──────── SUPPLIED MATERIAL

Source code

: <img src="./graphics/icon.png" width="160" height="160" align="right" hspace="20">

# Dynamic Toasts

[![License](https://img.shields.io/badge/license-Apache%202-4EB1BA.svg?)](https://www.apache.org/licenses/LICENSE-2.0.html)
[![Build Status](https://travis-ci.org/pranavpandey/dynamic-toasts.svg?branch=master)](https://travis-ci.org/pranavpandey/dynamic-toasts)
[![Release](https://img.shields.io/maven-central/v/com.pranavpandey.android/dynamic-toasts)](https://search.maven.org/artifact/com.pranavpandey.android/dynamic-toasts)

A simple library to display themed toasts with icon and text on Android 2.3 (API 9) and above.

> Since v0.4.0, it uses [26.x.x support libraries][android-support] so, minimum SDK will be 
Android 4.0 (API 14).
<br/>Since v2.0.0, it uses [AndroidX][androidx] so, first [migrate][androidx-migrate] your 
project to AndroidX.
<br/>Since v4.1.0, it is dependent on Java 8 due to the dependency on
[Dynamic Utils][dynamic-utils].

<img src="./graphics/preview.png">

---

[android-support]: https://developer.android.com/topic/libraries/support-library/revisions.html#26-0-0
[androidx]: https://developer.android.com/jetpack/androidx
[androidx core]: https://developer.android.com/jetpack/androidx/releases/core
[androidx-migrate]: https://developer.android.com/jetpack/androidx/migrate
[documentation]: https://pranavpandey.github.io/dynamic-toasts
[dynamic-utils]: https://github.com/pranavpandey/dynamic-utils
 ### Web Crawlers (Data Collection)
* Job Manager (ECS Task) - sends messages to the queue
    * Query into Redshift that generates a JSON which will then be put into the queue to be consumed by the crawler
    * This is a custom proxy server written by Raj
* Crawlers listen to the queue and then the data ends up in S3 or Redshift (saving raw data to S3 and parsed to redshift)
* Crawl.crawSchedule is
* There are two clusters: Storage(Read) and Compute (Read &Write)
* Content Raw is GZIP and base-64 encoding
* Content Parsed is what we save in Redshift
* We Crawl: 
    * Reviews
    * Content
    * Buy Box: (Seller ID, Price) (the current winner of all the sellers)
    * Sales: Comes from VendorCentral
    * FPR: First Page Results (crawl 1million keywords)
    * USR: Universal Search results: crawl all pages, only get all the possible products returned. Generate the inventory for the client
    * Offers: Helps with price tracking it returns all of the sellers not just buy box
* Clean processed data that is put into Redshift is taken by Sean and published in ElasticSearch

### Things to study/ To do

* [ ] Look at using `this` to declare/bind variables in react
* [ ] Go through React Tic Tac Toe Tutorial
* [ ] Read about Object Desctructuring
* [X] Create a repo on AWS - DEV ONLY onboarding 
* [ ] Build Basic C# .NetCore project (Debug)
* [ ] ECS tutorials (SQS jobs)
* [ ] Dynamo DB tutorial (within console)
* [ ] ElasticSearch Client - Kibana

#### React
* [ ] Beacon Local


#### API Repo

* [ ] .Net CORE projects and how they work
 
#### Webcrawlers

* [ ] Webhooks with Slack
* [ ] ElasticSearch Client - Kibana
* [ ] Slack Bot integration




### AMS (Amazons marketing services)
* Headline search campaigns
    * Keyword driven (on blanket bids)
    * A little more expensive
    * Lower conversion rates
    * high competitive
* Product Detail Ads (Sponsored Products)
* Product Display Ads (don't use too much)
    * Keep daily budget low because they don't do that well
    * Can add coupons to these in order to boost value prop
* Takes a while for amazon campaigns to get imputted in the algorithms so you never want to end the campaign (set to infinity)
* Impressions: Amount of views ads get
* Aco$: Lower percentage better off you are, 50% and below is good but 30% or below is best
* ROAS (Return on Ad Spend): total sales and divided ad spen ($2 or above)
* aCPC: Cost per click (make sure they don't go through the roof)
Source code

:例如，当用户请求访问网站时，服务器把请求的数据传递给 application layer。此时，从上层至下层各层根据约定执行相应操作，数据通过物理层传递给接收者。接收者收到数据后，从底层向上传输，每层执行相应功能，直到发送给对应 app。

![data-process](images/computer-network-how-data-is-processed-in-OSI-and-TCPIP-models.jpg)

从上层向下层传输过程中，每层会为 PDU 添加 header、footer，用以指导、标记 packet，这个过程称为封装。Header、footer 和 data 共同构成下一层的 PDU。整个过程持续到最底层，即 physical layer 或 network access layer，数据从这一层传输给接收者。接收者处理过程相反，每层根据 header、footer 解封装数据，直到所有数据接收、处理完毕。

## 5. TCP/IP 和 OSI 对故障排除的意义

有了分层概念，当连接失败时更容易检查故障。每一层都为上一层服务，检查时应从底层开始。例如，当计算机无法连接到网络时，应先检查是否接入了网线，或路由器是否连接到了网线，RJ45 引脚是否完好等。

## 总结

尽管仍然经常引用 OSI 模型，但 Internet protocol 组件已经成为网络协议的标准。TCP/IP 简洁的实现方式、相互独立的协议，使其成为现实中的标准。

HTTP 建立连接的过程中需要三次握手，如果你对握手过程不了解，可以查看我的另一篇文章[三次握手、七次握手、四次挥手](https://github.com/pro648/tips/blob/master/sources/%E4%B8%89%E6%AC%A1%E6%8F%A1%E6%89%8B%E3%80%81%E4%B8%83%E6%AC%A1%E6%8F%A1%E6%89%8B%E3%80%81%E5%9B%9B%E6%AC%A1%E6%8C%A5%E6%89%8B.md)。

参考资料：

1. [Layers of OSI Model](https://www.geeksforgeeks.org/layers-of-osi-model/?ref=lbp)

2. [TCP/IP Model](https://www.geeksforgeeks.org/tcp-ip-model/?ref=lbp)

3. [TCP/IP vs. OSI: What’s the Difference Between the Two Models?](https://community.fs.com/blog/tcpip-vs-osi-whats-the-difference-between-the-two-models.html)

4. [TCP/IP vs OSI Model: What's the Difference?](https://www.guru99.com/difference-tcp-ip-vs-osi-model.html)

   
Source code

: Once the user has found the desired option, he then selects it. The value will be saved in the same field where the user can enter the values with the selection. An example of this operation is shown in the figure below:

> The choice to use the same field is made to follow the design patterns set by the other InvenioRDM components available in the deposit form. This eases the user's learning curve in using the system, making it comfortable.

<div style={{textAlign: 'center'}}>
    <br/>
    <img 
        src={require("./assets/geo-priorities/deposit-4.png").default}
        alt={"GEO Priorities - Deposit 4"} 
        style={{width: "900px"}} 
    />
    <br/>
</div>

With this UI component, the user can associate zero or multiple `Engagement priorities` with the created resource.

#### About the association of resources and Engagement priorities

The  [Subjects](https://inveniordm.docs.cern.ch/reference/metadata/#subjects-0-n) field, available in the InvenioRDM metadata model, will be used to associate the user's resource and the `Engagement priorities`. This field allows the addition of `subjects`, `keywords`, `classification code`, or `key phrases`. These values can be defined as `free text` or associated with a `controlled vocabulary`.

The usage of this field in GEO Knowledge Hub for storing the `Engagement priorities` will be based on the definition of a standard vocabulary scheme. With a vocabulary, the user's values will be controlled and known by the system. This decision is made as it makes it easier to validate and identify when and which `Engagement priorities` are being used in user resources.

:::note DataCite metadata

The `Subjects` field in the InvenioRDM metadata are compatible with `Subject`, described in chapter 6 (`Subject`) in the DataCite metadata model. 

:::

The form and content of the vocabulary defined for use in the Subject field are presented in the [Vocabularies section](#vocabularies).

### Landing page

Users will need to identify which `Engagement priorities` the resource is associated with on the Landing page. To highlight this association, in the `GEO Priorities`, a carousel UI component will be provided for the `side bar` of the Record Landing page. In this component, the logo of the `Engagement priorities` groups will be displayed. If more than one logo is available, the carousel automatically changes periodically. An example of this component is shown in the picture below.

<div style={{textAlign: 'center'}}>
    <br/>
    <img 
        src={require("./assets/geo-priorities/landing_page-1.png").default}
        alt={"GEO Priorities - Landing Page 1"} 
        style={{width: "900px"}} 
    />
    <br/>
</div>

────────────────

→ EXERCISE PROMPT
The line above containing "project to AndroidX.", the line containing "Compute (Read &Write)", and every line between them are to be transcribed exactly; no other line is wanted.

→ ANSWER
project to AndroidX.
<br/>Since v4.1.0, it is dependent on Java 8 due to the dependency on
[Dynamic Utils][dynamic-utils].

<img src="./graphics/preview.png">

---

[android-support]: https://developer.android.com/topic/libraries/support-library/revisions.html#26-0-0
[androidx]: https://developer.android.com/jetpack/androidx
[androidx core]: https://developer.android.com/jetpack/androidx/releases/core
[androidx-migrate]: https://developer.android.com/jetpack/androidx/migrate
[documentation]: https://pranavpandey.github.io/dynamic-toasts
[dynamic-utils]: https://github.com/pranavpandey/dynamic-utils
 ### Web Crawlers (Data Collection)
* Job Manager (ECS Task) - sends messages to the queue
    * Query into Redshift that generates a JSON which will then be put into the queue to be consumed by the crawler
    * This is a custom proxy server written by Raj
* Crawlers listen to the queue and then the data ends up in S3 or Redshift (saving raw data to S3 and parsed to redshift)
* Crawl.crawSchedule is
* There are two clusters: Storage(Read) and Compute (Read &Write)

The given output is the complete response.